Turn on search term navigation
 

The first factor explaining stock price co-movements is the equity risk premium: Stocks co-move because they are exposed to equity risk. But what is the second factor? The most popular method investors use to classify stocks is by type of business. This is useful for comparison purposes, e.g., to assess the fundamental data of a company with respect to its peers, and it is also supposed to predict stock price co-movements. The underlying idea is that each industrial sector responds to macroeconomic factors, economic policies, and news in a different and unique way. Many studies point out the importance of industries (Held [2009], Blitzer and Maitland [2009], Cavaglia et al. [2004] and Boillat et al. [2002]), suggesting that starting in the 1990s they replaced countries in developed international markets as a second factor explaining stock price co-movements. For the importance of countries before the 1990s, the interested reader can refer to Heston and Rouwenhorst [1995].

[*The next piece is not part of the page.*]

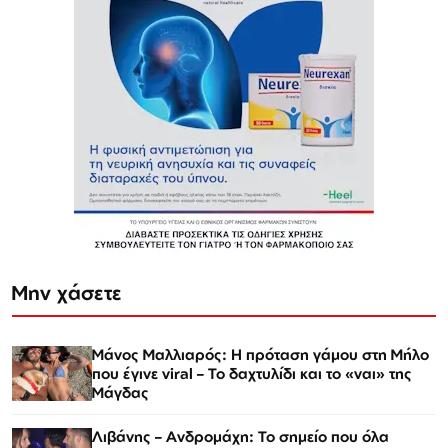
Μην χάσετε
Μάνος Μαλλιαρός: Η πρόταση γάμου στη Μήλο
που έγινε viral – Το δαχτυλίδι και το «ναι» της
Μάγδας
Λιβάνης – Ανδρομάχη: Το σημείο που όλα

The economic explanation of this empirically observed phenomenon relies on the globalization and increased internationalization of large companies (Cavaglia et al. [2004] and Boillat et al. [2002]). It comes as no surprise that portfolio managers, risk managers, and asset allocators use industry classifications to drive investment decisions, to control portfolio risk, and to perform strategic asset allocation. The recent rise in assets allocated to sector exchange-traded funds (ETFs) (Lydon [2013]) clearly shows that market participants endorse industry groupings.

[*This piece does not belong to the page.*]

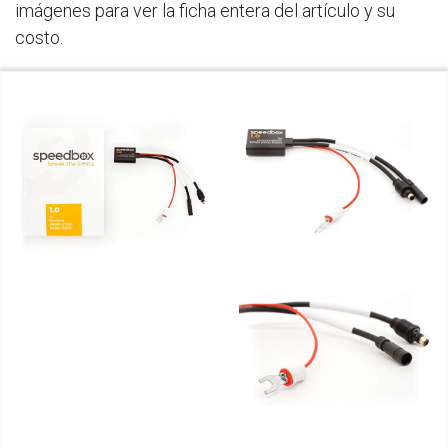
imágenes para ver la ficha entera del artículo y su
costo.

In this article, we focus on the U.S. domestic equity market and try to answer the following questions: Are industries still a predominant factor in explaining U.S. stock market co-movements? And how do they compare to data-driven categorizations? To answer these questions, we derive a datadriven categorization of stocks, which relies exclusively on stock price time-series, and compare it with the standard categorization. The latter relies on the use of revenues as a key measure of company business activity, although often earnings and market perception are also used. Previous studies analyzed the efficacy of industry classifications and compared different providers (Horrell and Meraz [2009] and Nadig and Crigger [2011]). Cluster analysis was used in Arnott [1980] to derive a multiple-factor risk model. More recently, it was used in Chan et al. [2007] to check the quality of industry classifications, reaching the conclusion that cluster analysis is as good as industry classification. The objective of this article is to extend those studies, analyzing the forecasting power of sectors and providing insight into the relation between cluster analysis and industry classification.

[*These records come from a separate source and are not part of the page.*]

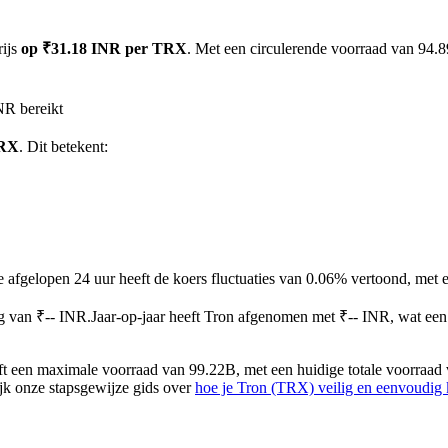
rijs
op ₹31.18 INR per TRX
. Met een circulerende voorraad van 94.8
NR bereikt
TRX
. Dit betekent:
e afgelopen 24 uur heeft de koers fluctuaties van 0.06% vertoond, me
g van ₹-- INR.
Jaar-op-jaar heeft Tron afgenomen met ₹-- INR, wat ee
 een maximale voorraad van 99.22B, met een huidige totale voorraad 
ijk onze stapsgewijze gids over
hoe je Tron (TRX) veilig en eenvoudig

Anticipating our results, we find that data-driven categorizations of stocks show a consistent overlap with industries, suggesting that the latter are a predominant factor in explaining stock price co-movements. Surprisingly, not all sectors have the same forecasting power, and the cluster analysis appears to be able to identify exactly those sectors with higher predictive power. This sheds new light on the results reported by Chan et al. [2007]: Cluster analysis clearly endorses the use of industry classification. We conclude that although datadriven categorizations based on cluster analysis result in a somewhat better partitioning of the considered stocks, the difference is statistically not significant and in the end the stability of industry classifications is a strong argument for their use from the investment and analysis perspective.

DATA AND METHODOLOGY

The dataset contains data for U.S. stocks from December 1999 to October 2013. The investable universe is given by the FTSE US index, which includes approximately 650 stocks from the largest U.S. companies in terms of free floats.

Among available classification schemes, the Industry Classification Benchmark (ICB), supported by the ICB Database and maintained by FTSE International Limited (FTSE [2013]), and the Global Industry Classification Standard (GICS), developed by MSCI and Standard & Poor's, have been shown to provide superior industry classifications for fundamental analysis and evaluation purposes (Bhojraj et al. [2003] and Eberhart [2004]). Both are widely used among industry professionals.

With the exception of the consumer sectors, ICB and GICS classifications are very close. For the consumer sector, GICS takes a market-oriented approach, whereas ICB uses a production-oriented approach. Therefore, GICS differentiates consumer industries into discretionary and staples, whereas ICB divides into goods and services.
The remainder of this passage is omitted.